§ EXERCISE BRIEF
Type out the data exactly as given. Skip any image.

§ SUPPLIED MATERIAL
== Segment start ==

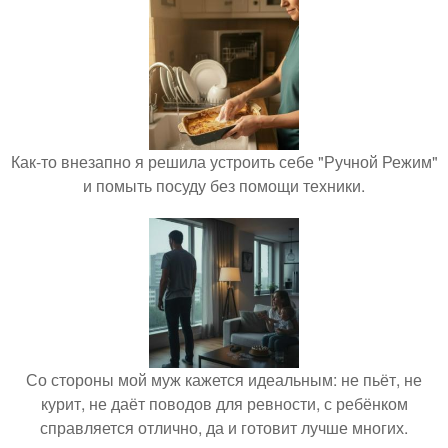
Как-то внезапно я решила устроить себе "Ручной Режим"
и помыть посуду без помощи техники.
Со стороны мой муж кажется идеальным: не пьёт, не
курит, не даёт поводов для ревности, с ребёнком
справляется отлично, да и готовит лучше многих.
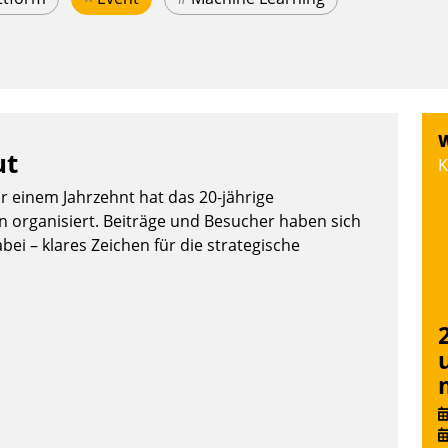
W
ut
K
or einem Jahrzehnt hat das 20-jährige
organisiert. Beiträge und Besucher haben sich
bei – klares Zeichen für die strategische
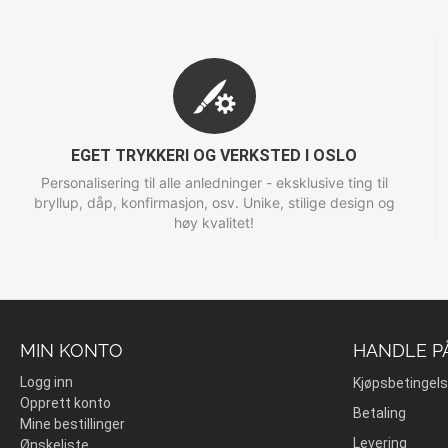
EGET TRYKKERI OG VERKSTED I OSLO
Personalisering til alle anledninger - eksklusive ting til
bryllup, dåp, konfirmasjon, osv. Unike, stilige design og
høy kvalitet!
MIN KONTO
HANDLE P
Logg inn
Kjøpsbetingels
Opprett konto
Betaling
Mine bestillinger
Levering
Ønskeliste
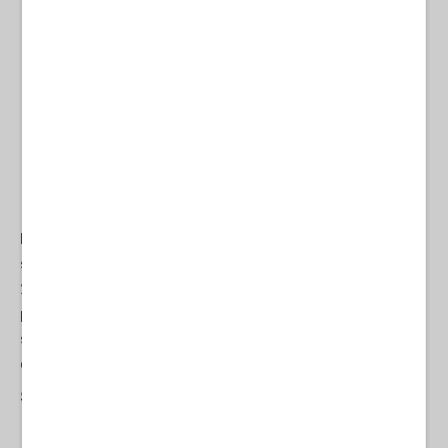
La spartizione della Somalia tra Israele e Turchia, all’ombra della
supervisione USA, richiama quanto, a partire dalle crisi arabe del
2011, le due potenze mediorientali che si vorrebbero globali, o
perlomeno multiregionali, hanno combinato in Siria. Siamo
sempre nelle fasi di una concorrenza moderata, pro tempore,
dalla connivenza.
Siria delenda, dalla connivenza alla confliggenza?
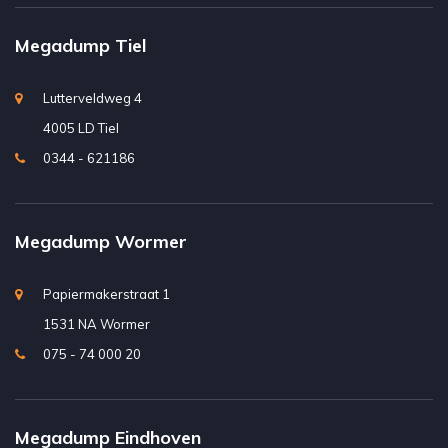
Megadump Tiel
Lutterveldweg 4
4005 LD Tiel
0344 - 621186
Megadump Wormer
Papiermakerstraat 1
1531 NA Wormer
075 - 74 000 20
Megadump Eindhoven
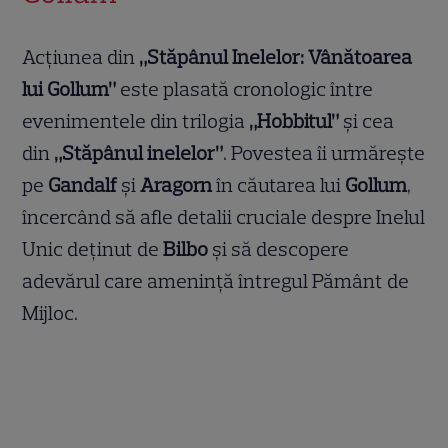
Acțiunea din
„Stăpânul Inelelor: Vânătoarea
lui Gollum”
este plasată cronologic între
evenimentele din trilogia
„Hobbitul”
și cea
din
„Stăpânul inelelor”
. Povestea îi urmărește
pe
Gandalf
și
Aragorn
în căutarea lui
Gollum
,
încercând să afle detalii cruciale despre Inelul
Unic deținut de
Bilbo
și să descopere
adevărul care amenință întregul Pământ de
Mijloc.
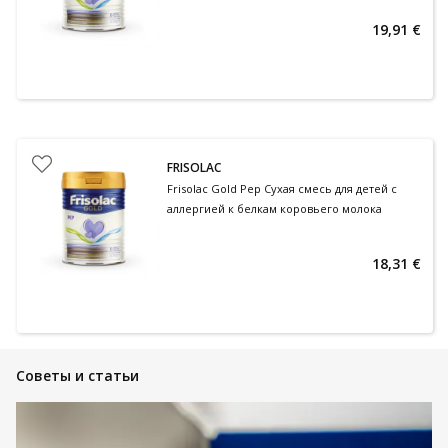
19,91 €
FRISOLAC
Frisolac Gold Pep Сухая смесь для детей с
аллергией к белкам коровьего молока
18,31 €
Советы и статьи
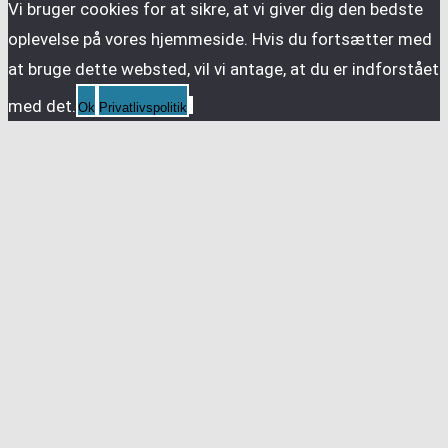
Vi bruger cookies for at sikre, at vi giver dig den bedste
oplevelse på vores hjemmeside. Hvis du fortsætter med
at bruge dette websted, vil vi antage, at du er indforstået
med det.
Ok
Privatlivspolitik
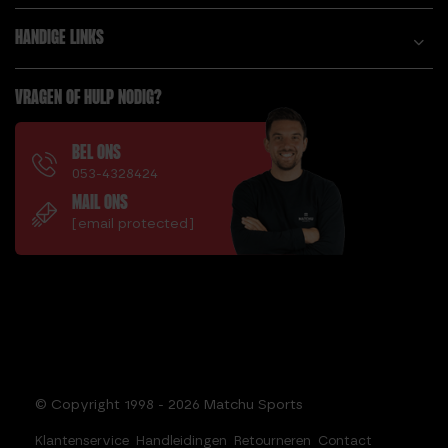
DIT ZIJN DE
HEXA DUMBBELL 7,5
HANDIGE LINKS
VOORDELEN VAN DE
KG
SUMO DEADLIFT!
HI-TEMP BUMPER
DOUBLE UNDERS
VRAGEN OF HULP NODIG?
PLATE 10 KG
DUMBBELL SET 20 KG
HI-TEMP BUMPER
PLATE 15 KG
BEL ONS
E.
053-4328424
HI-TEMP BUMPER
ELKE DAG TOUWTJE
MAIL ONS
PLATE 20 KG
SPRINGEN!? WAT
[email protected]
HI-TEMP BUMPER
ZIJN DE EFFECTEN?
PLATE 25 KG
F.
HI-TEMP BUMPER
FITNESS
PLATE 5 KG
TRAMPOLINE PRO
HOE LANG MOET EEN
FRACTIONAL PLATE
SPRINGTOUW ZIJN?
0.25 KG
HOEVEEL CALORIEËN
© Copyright 1998 - 2026 Matchu Sports
FRACTIONAL PLATE
VERBRAND JE MET
0.5 KG
TOUWTJE
Klantenservice
Handleidingen
Retourneren
Contact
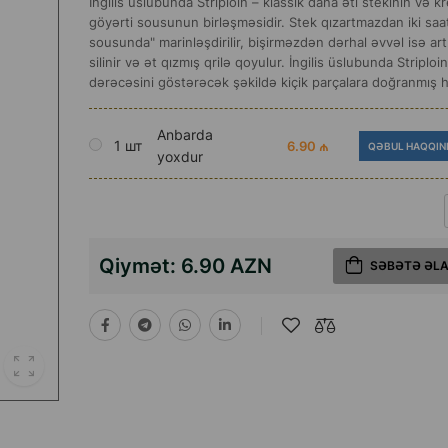
İngilis üslubunda Striploin – klassik dana əti stekinin və kr
göyərti sousunun birləşməsidir. Stek qızartmazdan iki saa
sousunda" marinləşdirilir, bişirməzdən dərhal əvvəl isə art
silinir və ət qızmış qrilə qoyulur. İngilis üslubunda Striploi
dərəcəsini göstərəcək şəkildə kiçik parçalara doğranmış ha
Anbarda
1 шт
6.90 ₼
QƏBUL HAQQIN
yoxdur
Qiymət:
6.90 AZN
SƏBƏTƏ ƏL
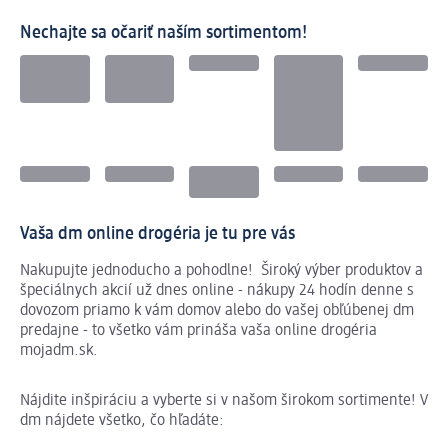
Nechajte sa očariť naším sortimentom!
Vaša dm online drogéria je tu pre vás
Nakupujte jednoducho a pohodlne! Široký výber produktov a
špeciálnych akcií už dnes online - nákupy 24 hodín denne s
dovozom priamo k vám domov alebo do vašej obľúbenej dm
predajne - to všetko vám prináša vaša online drogéria
mojadm.sk.
Nájdite inšpiráciu a vyberte si v našom širokom sortimente! V
dm nájdete všetko, čo hľadáte:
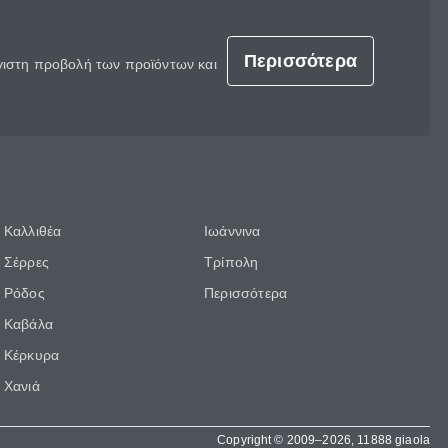
Περισσότερα
έγιστη προβολή των προϊόντων και
Καλλιθέα
Ιωάννινα
Σέρρες
Τρίπολη
Ρόδος
Περισσότερα
Καβάλα
Κέρκυρα
Χανιά
Copyright © 2009–2026, 11888 giaola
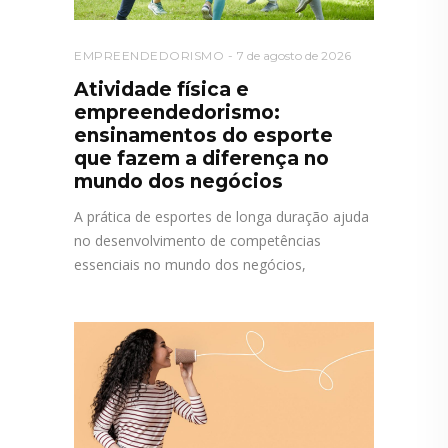
EMPREENDEDORISMO
7 de agosto de 2026
Atividade física e
empreendedorismo:
ensinamentos do esporte
que fazem a diferença no
mundo dos negócios
A prática de esportes de longa duração ajuda
no desenvolvimento de competências
essenciais no mundo dos negócios,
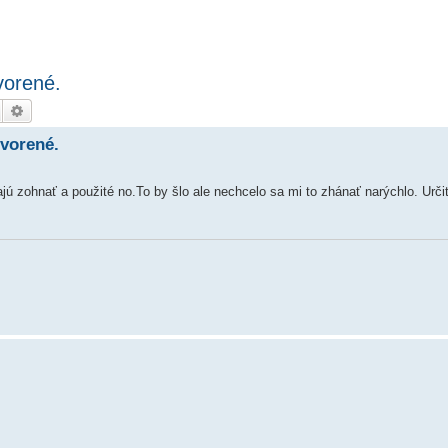
vorené.
Hledat
Pokročilé hledání
tvorené.
ú zohnať a použité no.To by šlo ale nechcelo sa mi to zhánať narýchlo. Urči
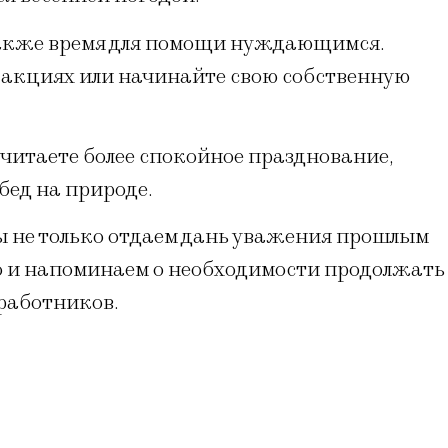
 также время для помощи нуждающимся.
 акциях или начинайте свою собственную
очитаете более спокойное празднование,
бед на природе.
мы не только отдаем дань уважения прошлым
о и напоминаем о необходимости продолжать
 работников.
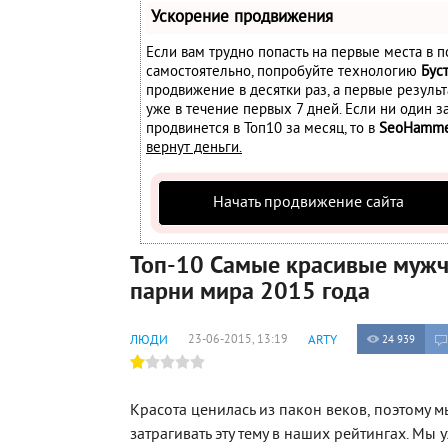
Ускорение продвижения
Если вам трудно попасть на первые места в п
самостоятельно, попробуйте технологию
Бус
продвижение в десятки раз, а первые резуль
уже в течение первых 7 дней. Если ни один за
продвинется в Топ10 за месяц, то в
SeoHamm
вернут деньги.
Начать продвижение сайта
Топ-10 Самые красивые муж
парни мира 2015 года
ЛЮДИ
23-06-2015, 13:19
ARTY
24 939
Красота ценилась из пакон веков, поэтому 
затрагивать эту тему в наших рейтингах. Мы 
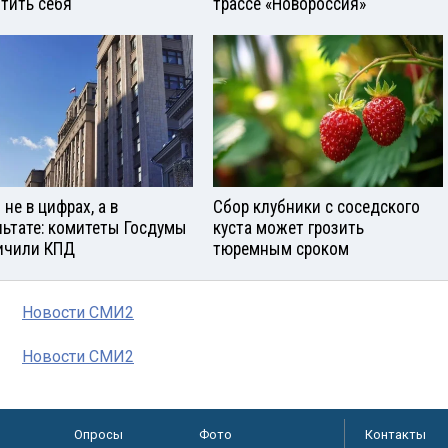
тить себя
трассе «Новороссия»
не в цифрах, а в
Сбор клубники с соседского
льтате: комитеты Госдумы
куста может грозить
ичили КПД
тюремным сроком
Новости СМИ2
Новости СМИ2
Опросы
Фото
Контакты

== Segment end ==

§ THE ANSWER
Как-то внезапно я решила устроить себе "Ручной Режим"
и помыть посуду без помощи техники.
Со стороны мой муж кажется идеальным: не пьёт, не
курит, не даёт поводов для ревности, с ребёнком
справляется отлично, да и готовит лучше многих.
W
ut
K
or einem Jahrzehnt hat das 20-jährige
organisiert. Beiträge und Besucher haben sich
bei – klares Zeichen für die strategische
EGET TRYKKERI OG VERKSTED I OSLO
Personalisering til alle anledninger - eksklusive ting til
bryllup, dåp, konfirmasjon, osv. Unike, stilige design og
høy kvalitet!
MIN KONTO
HANDLE P
Logg inn
Kjøpsbetingels
Opprett konto
Betaling
Mine bestillinger
Levering
Ønskeliste
La spartizione della Somalia tra Israele e Turchia, all’ombra della
supervisione USA, richiama quanto, a partire dalle crisi arabe del
2011, le due potenze mediorientali che si vorrebbero globali, o
perlomeno multiregionali, hanno combinato in Siria. Siamo
sempre nelle fasi di una concorrenza moderata, pro tempore,
dalla connivenza.
Siria delenda, dalla connivenza alla confliggenza?
Megadump Tiel
Lutterveldweg 4
4005 LD Tiel
0344 - 621186
Megadump Wormer
Papiermakerstraat 1
1531 NA Wormer
075 - 74 000 20
Megadump Eindhoven
Acțiunea din
„Stăpânul Inelelor: Vânătoarea
lui Gollum”
este plasată cronologic între
evenimentele din trilogia
„Hobbitul”
și cea
din
„Stăpânul inelelor”
. Povestea îi urmărește
pe
Gandalf
și
Aragorn
în căutarea lui
Gollum
,
încercând să afle detalii cruciale despre Inelul
Unic deținut de
Bilbo
și să descopere
adevărul care amenință întregul Pământ de
Mijloc.
19,91 €
FRISOLAC
Frisolac Gold Pep Сухая смесь для детей с
аллергией к белкам коровьего молока
18,31 €
Советы и статьи
Vi bruger cookies for at sikre, at vi giver dig den bedste
oplevelse på vores hjemmeside. Hvis du fortsætter med
at bruge dette websted, vil vi antage, at du er indforstået
med det.
Ok
Privatlivspolitik
DIT ZIJN DE
HEXA DUMBBELL 7,5
HANDIGE LINKS
VOORDELEN VAN DE
KG
SUMO DEADLIFT!
HI-TEMP BUMPER
DOUBLE UNDERS
VRAGEN OF HULP NODIG?
PLATE 10 KG
DUMBBELL SET 20 KG
HI-TEMP BUMPER
PLATE 15 KG
BEL ONS
E.
053-4328424
HI-TEMP BUMPER
ELKE DAG TOUWTJE
MAIL ONS
PLATE 20 KG
SPRINGEN!? WAT
[email protected]
HI-TEMP BUMPER
ZIJN DE EFFECTEN?
PLATE 25 KG
F.
HI-TEMP BUMPER
FITNESS
PLATE 5 KG
TRAMPOLINE PRO
HOE LANG MOET EEN
FRACTIONAL PLATE
SPRINGTOUW ZIJN?
0.25 KG
HOEVEEL CALORIEËN
© Copyright 1998 - 2026 Matchu Sports
FRACTIONAL PLATE
VERBRAND JE MET
0.5 KG
TOUWTJE
Klantenservice
Handleidingen
Retourneren
Contact
İngilis üslubunda Striploin – klassik dana əti stekinin və kr
göyərti sousunun birləşməsidir. Stek qızartmazdan iki saa
sousunda" marinləşdirilir, bişirməzdən dərhal əvvəl isə art
silinir və ət qızmış qrilə qoyulur. İngilis üslubunda Striploi
dərəcəsini göstərəcək şəkildə kiçik parçalara doğranmış ha
Anbarda
1 шт
6.90 ₼
QƏBUL HAQQIN
yoxdur
Qiymət:
6.90 AZN
SƏBƏTƏ ƏL
Nechajte sa očariť naším sortimentom!
Vaša dm online drogéria je tu pre vás
Nakupujte jednoducho a pohodlne! Široký výber produktov a
špeciálnych akcií už dnes online - nákupy 24 hodín denne s
dovozom priamo k vám domov alebo do vašej obľúbenej dm
predajne - to všetko vám prináša vaša online drogéria
mojadm.sk.
Nájdite inšpiráciu a vyberte si v našom širokom sortimente! V
dm nájdete všetko, čo hľadáte:
Περισσότερα
έγιστη προβολή των προϊόντων και
Καλλιθέα
Ιωάννινα
Σέρρες
Τρίπολη
Ρόδος
Περισσότερα
Καβάλα
Κέρκυρα
Χανιά
Copyright © 2009–2026, 11888 giaola
EMPREENDEDORISMO
7 de agosto de 2026
Atividade física e
empreendedorismo:
ensinamentos do esporte
que fazem a diferença no
mundo dos negócios
A prática de esportes de longa duração ajuda
no desenvolvimento de competências
essenciais no mundo dos negócios,
vorené.
Hledat
Pokročilé hledání
tvorené.
ú zohnať a použité no.To by šlo ale nechcelo sa mi to zhánať narýchlo. Urči
 также время для помощи нуждающимся.
 акциях или начинайте свою собственную
очитаете более спокойное празднование,
бед на природе.
мы не только отдаем дань уважения прошлым
о и напоминаем о необходимости продолжать
 работников.
Ускорение продвижения
Если вам трудно попасть на первые места в п
самостоятельно, попробуйте технологию
Бус
продвижение в десятки раз, а первые резуль
уже в течение первых 7 дней. Если ни один за
продвинется в Топ10 за месяц, то в
SeoHamm
вернут деньги.
Начать продвижение сайта
Топ-10 Самые красивые муж
парни мира 2015 года
ЛЮДИ
23-06-2015, 13:19
ARTY
24 939
Красота ценилась из пакон веков, поэтому 
затрагивать эту тему в наших рейтингах. Мы 
тить себя
трассе «Новороссия»
не в цифрах, а в
Сбор клубники с соседского
льтате: комитеты Госдумы
куста может грозить
ичили КПД
тюремным сроком
Новости СМИ2
Новости СМИ2
Опросы
Фото
Контакты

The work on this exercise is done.